Tagore was also tutored at home by Hemendranath, his brother. While being physically conditioned — for example, swimming in the Ganges River, taking long treks through hilly areas, and practicing judo and wrestling — he was also given Bengali-language lessons in anatomy, drawing, English language (Tagore’s least favorite subject), geography, gymnastics, history, literature, mathematics, and Sanskrit imparted before and after school […]

Tagore started writing poems around age eight, and he was urged by an older brother to recite these to people in the mansion — including to an impressed Brahmo nationalist, newspaper editor, and Hindu Mela organizer.

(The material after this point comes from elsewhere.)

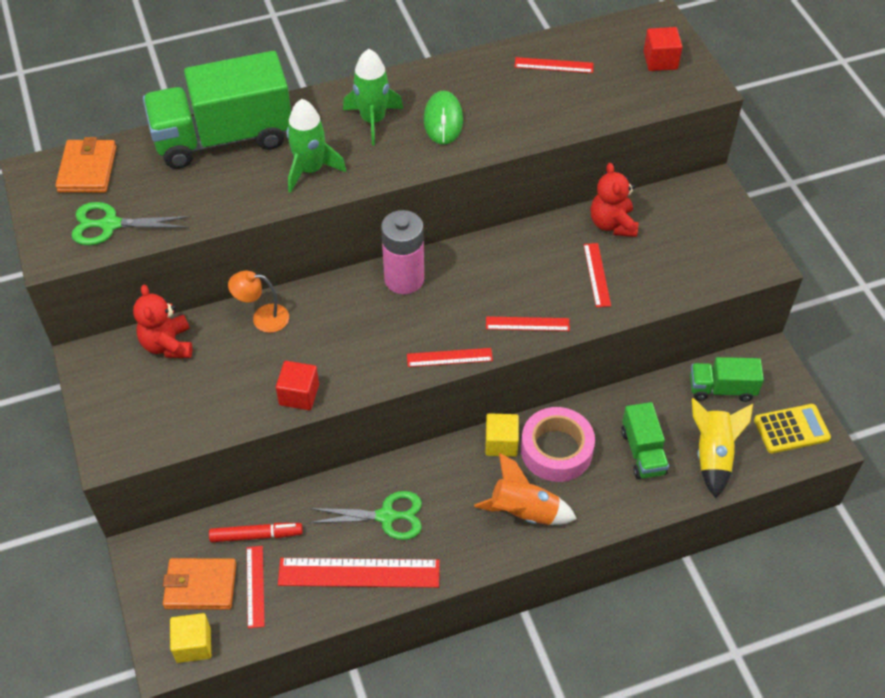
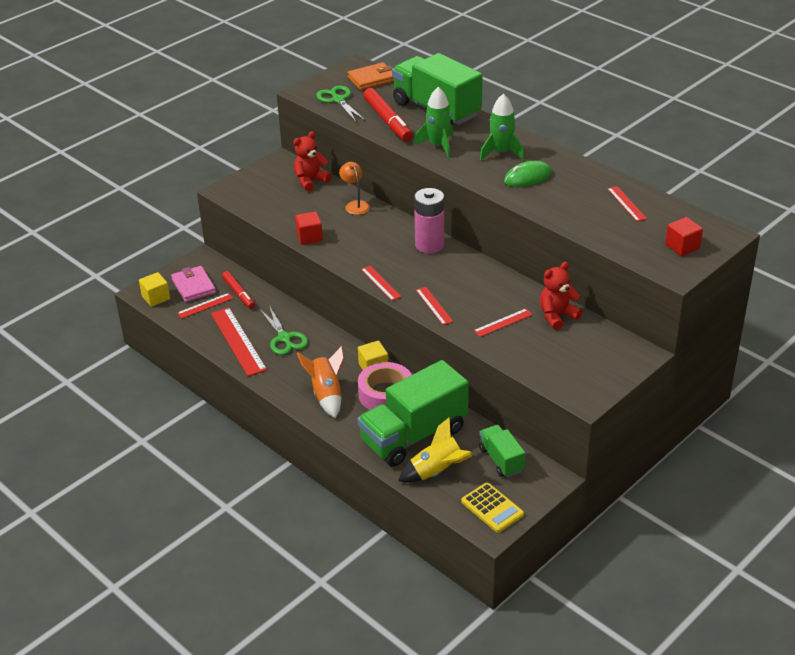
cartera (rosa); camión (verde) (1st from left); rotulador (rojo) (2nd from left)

Marie Curie, on the other hand, was a real Tiger Mom:

Marie joined forces with a number of eminent French scholars, including the prominent French physicist Paul Langevin to form “The Cooperative”, which included a private gathering of nine students that were children of the most distinguished academics in France. Each contributed to educating these children in their respective homes. The curriculum of The Cooperative was varied and included not only the principles of science and scientific research but such diverse subjects as Chinese and sculpture and with great emphasis placed on self-expression and play. Irène studied in this environment for about two years. Irène and her sister Ève were sent to Poland to spend the summer with their Aunt Bronia (Marie’s sister) when Irène was thirteen. Irène’s education was so rigorous that she still had a German and trigonometry lesson every day of that break.

Overall I’m not sure I can find any commonalities in these families’ educational styles except that they were all pretty weird. Did I mention Aldous Huxley went to normal school but his schoolteacher there was his mother? Who was also the niece of Matthew Arnold who wrote Dover Beach?

V.

One last thing, which I have no evidence for. Eliezer Yudkowsky sometimes talks about the idea of a Hero License - ie, most people don’t accomplish great things, because they don’t try to accomplish great things, because they don’t think of themselves as the kind of person who could accomplish great things. I don’t run for President, partly because I rationally conclude I won’t win, but partly because I’m not cool enough to be President and I know it. Presidents are some different species with whiter teeth and better smiles than me, and I couldn’t set out to become one any more than I could set out to become a dolphin.

On the other hand, I did apply to medical school. I never even questioned whether I was cool enough for it, because my father is a doctor and “doctor” has always seemed like the default career path if you don’t actively exert effort to do something else. If I had been born a poor kid in the ghetto, then even if I’d had the same educational opportunities, and even if the medical schools were equally willing to accept me, I might have just not aimed that high.

(sure enough, children whose parents were doctors are 25x more likely to become doctors than others)

It seems weird to think of “genius” as a career you can aim for. But maybe if your dad is Charles Darwin, you don’t just go into science. You also start making lots of big theories, speculating about lots of stuff. The fact that something is an unsolved problem doesn’t scare you; trying to solve the biggest unsolved problems is just what normal people do. Maybe if your dad founded a religion, and everyone else you know is named Somethingdranath Tagore and has accomplished amazing things, you start trying to write poetry to set the collective soul of your nation on fire.

Have you , dear reader, ever tried writing poetry that will set the collective soul of your nation on fire? If no, why not? And does that fully explain why Rabindranath Tagore succeeded at this and you didn’t?